É de toda a justiça que se diga que é autor da letra o poeta Gabriel de Oliveira, da música, Joaquim Campos, sendo o fado dedilhado com os acordes da "fado Vitória", pertencendo aquele laudatório trecho musical ao repertório de Fernando Maurício, que o celebrizou.

Hoje, que graças às novas tecnologias mantenho com prazer espiritual o meu "blog" a que chamei "MIRADOURO" declaro que o seu nome foi beber por inteiro àquele local de Lisboa e, que, o pequeno texto que lhe vai em rodapé, escrito na data da sua publicação e que, textualmente se exprime deste modo, reflecte, com verdade um sentimento que sinto de alguma desilusão de um mundo que se virou contra algo que perante o meu pensar de jovem é um sonho desfeito e no de adulto, é uma realidade imposta e contra a qual com as fracas armas que tenho jamais deixarei de lutar com a lealdade de normas e princípios morais que trago intactos desde os tempos em que, olhava o casario de Alfama, a partir daquele lugar privilegiado da Cidade de Lisboa.

Eis o texto:

Daqui - do Miradouro de Santa Luzia - vejo um pedaço do mundo e se o vejo desajeitado, sofrendo a mágoa duma realidade melhor que desejei, estou   consciente de não ter sido um destruidor assumido, embora admita a omissão de o não ter ajudado a erguer como devia, sugerindo estas afirmações que os dois modos contrários do meu agir reflectem a minha desatenção humana, dando-me a certeza que a ela só escapam os homens fadados para destinos superiores.

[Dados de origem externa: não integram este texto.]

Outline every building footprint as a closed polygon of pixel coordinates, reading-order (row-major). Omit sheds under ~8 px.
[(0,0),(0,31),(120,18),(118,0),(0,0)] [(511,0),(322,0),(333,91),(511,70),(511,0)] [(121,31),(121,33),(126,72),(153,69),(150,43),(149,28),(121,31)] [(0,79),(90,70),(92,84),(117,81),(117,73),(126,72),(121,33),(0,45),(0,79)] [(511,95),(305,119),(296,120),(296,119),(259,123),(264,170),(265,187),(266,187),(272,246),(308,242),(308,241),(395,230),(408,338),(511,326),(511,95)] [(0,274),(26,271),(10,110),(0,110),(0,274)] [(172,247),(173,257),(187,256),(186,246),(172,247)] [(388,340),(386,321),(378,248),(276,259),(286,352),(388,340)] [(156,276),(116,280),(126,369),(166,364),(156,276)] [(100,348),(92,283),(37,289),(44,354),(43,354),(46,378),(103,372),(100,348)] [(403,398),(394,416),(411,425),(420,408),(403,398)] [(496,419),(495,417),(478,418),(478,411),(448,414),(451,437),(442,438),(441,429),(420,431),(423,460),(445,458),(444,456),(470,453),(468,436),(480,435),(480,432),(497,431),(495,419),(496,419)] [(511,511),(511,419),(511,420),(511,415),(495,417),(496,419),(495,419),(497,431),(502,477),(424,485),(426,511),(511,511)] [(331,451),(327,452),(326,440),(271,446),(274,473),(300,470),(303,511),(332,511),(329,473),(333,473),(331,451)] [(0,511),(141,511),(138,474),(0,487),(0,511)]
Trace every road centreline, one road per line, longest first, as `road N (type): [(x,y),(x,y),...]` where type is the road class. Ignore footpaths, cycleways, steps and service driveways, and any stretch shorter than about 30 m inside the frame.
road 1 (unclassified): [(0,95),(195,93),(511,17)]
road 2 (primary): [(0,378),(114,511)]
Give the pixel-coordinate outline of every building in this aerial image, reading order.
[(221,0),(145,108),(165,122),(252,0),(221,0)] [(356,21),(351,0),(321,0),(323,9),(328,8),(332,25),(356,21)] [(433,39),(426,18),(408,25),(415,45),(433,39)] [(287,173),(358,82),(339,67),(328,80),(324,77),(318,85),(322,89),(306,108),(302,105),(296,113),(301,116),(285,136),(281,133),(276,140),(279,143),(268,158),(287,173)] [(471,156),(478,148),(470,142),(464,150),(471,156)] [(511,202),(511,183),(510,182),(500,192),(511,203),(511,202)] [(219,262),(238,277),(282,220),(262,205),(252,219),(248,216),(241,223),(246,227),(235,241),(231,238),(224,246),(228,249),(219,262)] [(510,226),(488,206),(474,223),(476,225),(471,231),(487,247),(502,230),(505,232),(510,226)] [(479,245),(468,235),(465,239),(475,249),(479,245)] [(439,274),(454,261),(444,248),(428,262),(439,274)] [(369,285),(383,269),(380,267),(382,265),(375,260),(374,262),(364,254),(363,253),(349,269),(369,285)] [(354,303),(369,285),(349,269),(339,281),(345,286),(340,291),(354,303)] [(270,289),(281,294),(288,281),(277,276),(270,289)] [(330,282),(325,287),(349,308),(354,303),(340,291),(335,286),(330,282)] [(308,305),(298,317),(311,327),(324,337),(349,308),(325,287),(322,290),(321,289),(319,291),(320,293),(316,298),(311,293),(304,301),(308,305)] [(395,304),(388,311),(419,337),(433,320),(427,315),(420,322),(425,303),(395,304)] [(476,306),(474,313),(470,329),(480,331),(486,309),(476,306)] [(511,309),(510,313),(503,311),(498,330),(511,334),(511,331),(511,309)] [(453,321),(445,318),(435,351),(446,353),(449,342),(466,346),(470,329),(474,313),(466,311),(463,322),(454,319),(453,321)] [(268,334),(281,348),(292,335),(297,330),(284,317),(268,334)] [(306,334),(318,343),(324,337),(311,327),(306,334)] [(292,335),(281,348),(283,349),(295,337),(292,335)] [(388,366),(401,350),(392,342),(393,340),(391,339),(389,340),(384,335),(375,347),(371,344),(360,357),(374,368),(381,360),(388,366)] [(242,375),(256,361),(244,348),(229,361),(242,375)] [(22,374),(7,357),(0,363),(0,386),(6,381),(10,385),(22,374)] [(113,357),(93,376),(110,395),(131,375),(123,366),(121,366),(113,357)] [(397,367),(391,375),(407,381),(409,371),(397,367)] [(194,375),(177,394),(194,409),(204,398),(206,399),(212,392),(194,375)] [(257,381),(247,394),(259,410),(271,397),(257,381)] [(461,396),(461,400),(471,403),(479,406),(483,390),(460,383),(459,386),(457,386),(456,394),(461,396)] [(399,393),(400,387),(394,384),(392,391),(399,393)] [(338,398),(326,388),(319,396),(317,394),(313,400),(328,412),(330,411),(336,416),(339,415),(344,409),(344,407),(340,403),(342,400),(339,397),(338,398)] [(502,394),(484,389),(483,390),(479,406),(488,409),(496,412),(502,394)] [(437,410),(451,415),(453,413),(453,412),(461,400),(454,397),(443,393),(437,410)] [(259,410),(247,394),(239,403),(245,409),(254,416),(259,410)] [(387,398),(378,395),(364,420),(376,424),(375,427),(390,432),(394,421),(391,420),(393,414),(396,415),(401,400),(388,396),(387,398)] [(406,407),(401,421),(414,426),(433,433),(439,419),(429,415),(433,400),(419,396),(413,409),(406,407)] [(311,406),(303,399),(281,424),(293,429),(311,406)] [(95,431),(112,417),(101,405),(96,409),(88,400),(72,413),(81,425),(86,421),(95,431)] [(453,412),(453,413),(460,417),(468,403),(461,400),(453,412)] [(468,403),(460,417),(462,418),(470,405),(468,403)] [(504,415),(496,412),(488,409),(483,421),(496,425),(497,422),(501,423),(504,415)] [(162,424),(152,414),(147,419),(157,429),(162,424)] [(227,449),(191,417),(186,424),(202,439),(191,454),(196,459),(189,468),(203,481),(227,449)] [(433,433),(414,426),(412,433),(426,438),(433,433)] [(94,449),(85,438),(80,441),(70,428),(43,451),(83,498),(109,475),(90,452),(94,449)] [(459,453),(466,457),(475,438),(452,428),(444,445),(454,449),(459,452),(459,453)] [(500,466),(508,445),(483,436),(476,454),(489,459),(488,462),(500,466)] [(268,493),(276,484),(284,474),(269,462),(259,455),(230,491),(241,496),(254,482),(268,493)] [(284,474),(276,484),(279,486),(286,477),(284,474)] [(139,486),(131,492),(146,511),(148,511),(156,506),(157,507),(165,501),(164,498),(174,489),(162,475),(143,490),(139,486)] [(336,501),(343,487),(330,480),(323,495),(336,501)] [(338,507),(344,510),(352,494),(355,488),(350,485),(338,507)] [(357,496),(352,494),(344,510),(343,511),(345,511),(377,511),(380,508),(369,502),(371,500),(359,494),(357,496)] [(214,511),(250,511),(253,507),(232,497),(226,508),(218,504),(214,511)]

Foi, ainda, pensado e escrito, com o meu olhar e  sentimento já não de jovem, mas de um homem a descer a curva da vida, com o pensamento no Miradouro de Santa Luzia, donde, efectivamente, se vê um "pedaço do mundo", tendo alguma amargura de o ver "desajeitado", possivelmente, sendo meu o defeito de o ver assim, mas tendo consciência das minhas omissões no que concerne ao dever ter feito mais e melhor, mas deixando de pé a única certeza que tenho, como como sequência natural dos meus efeitos humanos, ao declarar que a esses defeitos "só escapam os homens fadados para destinos superiores".

Declaro, que a virtude de ter sido mais perfeito escapou-me sempre ao longo da vida que já vai longa, sem contudo, me tirar o prazer de voltar, ainda hoje, de vez em quando ao Miradouro de Santa Luzia, onde ecoa, ainda, nos meus sentidos a  voz do antigo declamador do célebre fado: Igreja de Santo Estêvão.

Olho o banco onde o encontrei e, mentalmente, refaço a cena e iludo os meus sentidos!